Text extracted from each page
********************

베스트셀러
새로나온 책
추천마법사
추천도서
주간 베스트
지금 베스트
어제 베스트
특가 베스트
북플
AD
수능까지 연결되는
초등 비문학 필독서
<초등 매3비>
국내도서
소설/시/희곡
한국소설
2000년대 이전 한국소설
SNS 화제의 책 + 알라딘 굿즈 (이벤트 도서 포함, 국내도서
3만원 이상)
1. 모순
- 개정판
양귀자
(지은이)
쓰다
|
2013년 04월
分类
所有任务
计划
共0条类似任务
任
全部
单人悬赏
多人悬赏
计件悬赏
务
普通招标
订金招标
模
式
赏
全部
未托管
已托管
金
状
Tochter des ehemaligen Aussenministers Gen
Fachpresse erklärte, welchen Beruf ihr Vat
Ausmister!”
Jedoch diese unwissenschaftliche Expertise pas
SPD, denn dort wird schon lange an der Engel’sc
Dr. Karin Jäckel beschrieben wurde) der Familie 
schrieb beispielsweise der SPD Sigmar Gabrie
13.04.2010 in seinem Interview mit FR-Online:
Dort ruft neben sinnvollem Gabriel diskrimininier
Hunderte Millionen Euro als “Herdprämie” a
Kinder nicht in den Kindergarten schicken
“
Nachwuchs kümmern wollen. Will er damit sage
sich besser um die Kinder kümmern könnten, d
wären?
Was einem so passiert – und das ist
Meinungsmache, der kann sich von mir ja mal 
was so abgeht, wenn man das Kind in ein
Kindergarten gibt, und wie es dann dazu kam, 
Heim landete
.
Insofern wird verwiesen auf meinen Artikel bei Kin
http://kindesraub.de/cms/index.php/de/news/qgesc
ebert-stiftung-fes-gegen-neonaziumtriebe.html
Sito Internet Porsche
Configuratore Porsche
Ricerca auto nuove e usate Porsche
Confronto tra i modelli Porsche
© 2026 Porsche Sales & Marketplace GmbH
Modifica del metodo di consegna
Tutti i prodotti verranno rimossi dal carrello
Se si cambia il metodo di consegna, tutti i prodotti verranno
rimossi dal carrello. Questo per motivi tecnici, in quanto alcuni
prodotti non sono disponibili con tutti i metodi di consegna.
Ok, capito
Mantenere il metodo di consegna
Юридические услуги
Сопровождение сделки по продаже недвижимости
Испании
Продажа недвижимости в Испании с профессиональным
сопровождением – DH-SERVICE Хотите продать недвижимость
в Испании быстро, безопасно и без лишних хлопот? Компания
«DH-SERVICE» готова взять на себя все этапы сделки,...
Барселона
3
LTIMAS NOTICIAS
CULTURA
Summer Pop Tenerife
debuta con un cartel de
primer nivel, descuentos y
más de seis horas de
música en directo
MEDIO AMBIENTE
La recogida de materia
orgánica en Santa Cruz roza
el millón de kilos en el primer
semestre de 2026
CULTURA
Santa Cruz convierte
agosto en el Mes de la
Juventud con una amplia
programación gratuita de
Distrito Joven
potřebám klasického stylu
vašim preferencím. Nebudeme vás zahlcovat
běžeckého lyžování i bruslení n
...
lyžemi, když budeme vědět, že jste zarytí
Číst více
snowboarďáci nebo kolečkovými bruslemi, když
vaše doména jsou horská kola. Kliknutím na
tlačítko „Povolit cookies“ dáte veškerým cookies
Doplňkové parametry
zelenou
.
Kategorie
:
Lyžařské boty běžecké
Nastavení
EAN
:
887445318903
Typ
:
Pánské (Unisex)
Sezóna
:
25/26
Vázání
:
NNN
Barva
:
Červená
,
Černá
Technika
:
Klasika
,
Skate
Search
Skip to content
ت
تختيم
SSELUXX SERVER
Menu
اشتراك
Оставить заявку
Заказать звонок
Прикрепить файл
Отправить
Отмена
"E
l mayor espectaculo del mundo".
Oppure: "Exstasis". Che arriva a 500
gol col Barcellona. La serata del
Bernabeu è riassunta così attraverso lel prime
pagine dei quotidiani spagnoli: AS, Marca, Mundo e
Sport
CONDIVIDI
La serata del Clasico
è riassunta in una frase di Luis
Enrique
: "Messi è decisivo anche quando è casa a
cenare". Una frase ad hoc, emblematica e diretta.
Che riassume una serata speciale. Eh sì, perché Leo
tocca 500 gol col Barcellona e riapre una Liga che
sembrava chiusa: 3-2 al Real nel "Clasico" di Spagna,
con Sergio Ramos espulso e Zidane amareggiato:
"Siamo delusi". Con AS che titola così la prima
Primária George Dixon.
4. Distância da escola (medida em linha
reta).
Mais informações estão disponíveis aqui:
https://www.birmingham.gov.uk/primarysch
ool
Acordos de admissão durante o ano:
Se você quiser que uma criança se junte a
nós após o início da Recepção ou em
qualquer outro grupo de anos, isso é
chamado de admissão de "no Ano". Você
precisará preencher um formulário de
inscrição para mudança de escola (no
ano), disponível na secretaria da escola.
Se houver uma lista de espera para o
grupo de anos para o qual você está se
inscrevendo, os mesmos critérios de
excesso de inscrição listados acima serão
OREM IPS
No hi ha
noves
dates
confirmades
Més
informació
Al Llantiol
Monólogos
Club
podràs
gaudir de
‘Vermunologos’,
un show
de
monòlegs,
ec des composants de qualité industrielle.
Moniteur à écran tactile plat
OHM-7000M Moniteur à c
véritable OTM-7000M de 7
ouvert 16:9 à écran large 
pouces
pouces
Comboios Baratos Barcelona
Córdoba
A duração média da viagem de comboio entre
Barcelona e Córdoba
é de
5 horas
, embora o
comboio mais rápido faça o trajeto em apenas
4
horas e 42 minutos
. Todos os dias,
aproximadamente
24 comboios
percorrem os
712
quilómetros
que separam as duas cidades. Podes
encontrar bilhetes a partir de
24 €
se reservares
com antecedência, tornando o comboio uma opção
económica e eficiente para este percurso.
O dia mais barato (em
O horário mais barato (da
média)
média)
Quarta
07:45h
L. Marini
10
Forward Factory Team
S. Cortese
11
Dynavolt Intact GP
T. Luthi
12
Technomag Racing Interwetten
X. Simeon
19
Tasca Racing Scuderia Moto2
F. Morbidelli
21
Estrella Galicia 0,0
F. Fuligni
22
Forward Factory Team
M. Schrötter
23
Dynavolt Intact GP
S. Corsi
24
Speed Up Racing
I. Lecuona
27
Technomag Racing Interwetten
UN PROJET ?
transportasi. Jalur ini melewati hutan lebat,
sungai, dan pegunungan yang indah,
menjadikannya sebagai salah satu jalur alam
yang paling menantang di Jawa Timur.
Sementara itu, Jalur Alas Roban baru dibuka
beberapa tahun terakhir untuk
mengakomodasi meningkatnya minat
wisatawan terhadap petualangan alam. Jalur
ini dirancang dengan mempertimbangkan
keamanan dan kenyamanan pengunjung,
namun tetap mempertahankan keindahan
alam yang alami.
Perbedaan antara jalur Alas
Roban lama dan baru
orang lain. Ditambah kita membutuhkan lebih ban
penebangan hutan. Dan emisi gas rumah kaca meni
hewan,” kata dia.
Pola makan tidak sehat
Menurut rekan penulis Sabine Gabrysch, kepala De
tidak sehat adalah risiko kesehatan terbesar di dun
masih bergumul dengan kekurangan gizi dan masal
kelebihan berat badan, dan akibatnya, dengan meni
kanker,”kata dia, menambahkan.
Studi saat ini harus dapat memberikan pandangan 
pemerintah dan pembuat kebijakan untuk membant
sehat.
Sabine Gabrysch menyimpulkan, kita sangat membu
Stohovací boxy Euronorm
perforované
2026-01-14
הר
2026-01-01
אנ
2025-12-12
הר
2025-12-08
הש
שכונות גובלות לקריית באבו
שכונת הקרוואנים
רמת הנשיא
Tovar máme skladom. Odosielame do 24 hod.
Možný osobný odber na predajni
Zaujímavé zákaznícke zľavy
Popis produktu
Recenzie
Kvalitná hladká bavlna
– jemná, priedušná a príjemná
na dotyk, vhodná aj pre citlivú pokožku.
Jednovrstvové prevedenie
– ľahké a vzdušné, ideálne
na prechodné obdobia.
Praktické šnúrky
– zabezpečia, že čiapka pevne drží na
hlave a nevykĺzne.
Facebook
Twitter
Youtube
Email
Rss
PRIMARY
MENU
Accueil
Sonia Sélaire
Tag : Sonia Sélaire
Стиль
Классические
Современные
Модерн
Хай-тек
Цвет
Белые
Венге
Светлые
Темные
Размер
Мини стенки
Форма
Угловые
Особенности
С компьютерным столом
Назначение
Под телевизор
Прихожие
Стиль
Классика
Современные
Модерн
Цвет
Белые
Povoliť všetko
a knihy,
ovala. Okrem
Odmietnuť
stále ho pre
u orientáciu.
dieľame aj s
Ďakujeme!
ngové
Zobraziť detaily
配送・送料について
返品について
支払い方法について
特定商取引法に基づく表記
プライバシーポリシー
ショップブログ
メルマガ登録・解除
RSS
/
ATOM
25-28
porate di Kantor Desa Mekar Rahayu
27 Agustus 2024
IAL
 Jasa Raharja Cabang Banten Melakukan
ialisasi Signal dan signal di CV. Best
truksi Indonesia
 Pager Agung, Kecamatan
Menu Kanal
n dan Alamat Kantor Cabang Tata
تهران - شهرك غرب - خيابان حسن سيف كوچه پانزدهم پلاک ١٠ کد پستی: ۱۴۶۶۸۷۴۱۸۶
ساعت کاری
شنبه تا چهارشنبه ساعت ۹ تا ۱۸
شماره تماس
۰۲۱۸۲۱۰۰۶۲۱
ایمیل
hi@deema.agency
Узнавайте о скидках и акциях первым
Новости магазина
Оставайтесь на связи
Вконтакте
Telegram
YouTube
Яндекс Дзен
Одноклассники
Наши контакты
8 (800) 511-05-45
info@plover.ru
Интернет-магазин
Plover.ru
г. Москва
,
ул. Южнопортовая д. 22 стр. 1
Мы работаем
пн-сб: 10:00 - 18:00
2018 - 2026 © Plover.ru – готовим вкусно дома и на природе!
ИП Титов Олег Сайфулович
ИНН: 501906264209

********************

▶ **WHAT TO DO**
Copy out the material word for word, from its first line through the line containing "Was einem so passiert – und das ist", including both of those lines.

▶ **RESULT FOR THIS TASK**
베스트셀러
새로나온 책
추천마법사
추천도서
주간 베스트
지금 베스트
어제 베스트
특가 베스트
북플
AD
수능까지 연결되는
초등 비문학 필독서
<초등 매3비>
국내도서
소설/시/희곡
한국소설
2000년대 이전 한국소설
SNS 화제의 책 + 알라딘 굿즈 (이벤트 도서 포함, 국내도서
3만원 이상)
1. 모순
- 개정판
양귀자
(지은이)
쓰다
|
2013년 04월
分类
所有任务
计划
共0条类似任务
任
全部
单人悬赏
多人悬赏
计件悬赏
务
普通招标
订金招标
模
式
赏
全部
未托管
已托管
金
状
Tochter des ehemaligen Aussenministers Gen
Fachpresse erklärte, welchen Beruf ihr Vat
Ausmister!”
Jedoch diese unwissenschaftliche Expertise pas
SPD, denn dort wird schon lange an der Engel’sc
Dr. Karin Jäckel beschrieben wurde) der Familie 
schrieb beispielsweise der SPD Sigmar Gabrie
13.04.2010 in seinem Interview mit FR-Online:
Dort ruft neben sinnvollem Gabriel diskrimininier
Hunderte Millionen Euro als “Herdprämie” a
Kinder nicht in den Kindergarten schicken
“
Nachwuchs kümmern wollen. Will er damit sage
sich besser um die Kinder kümmern könnten, d
wären?
Was einem so passiert – und das ist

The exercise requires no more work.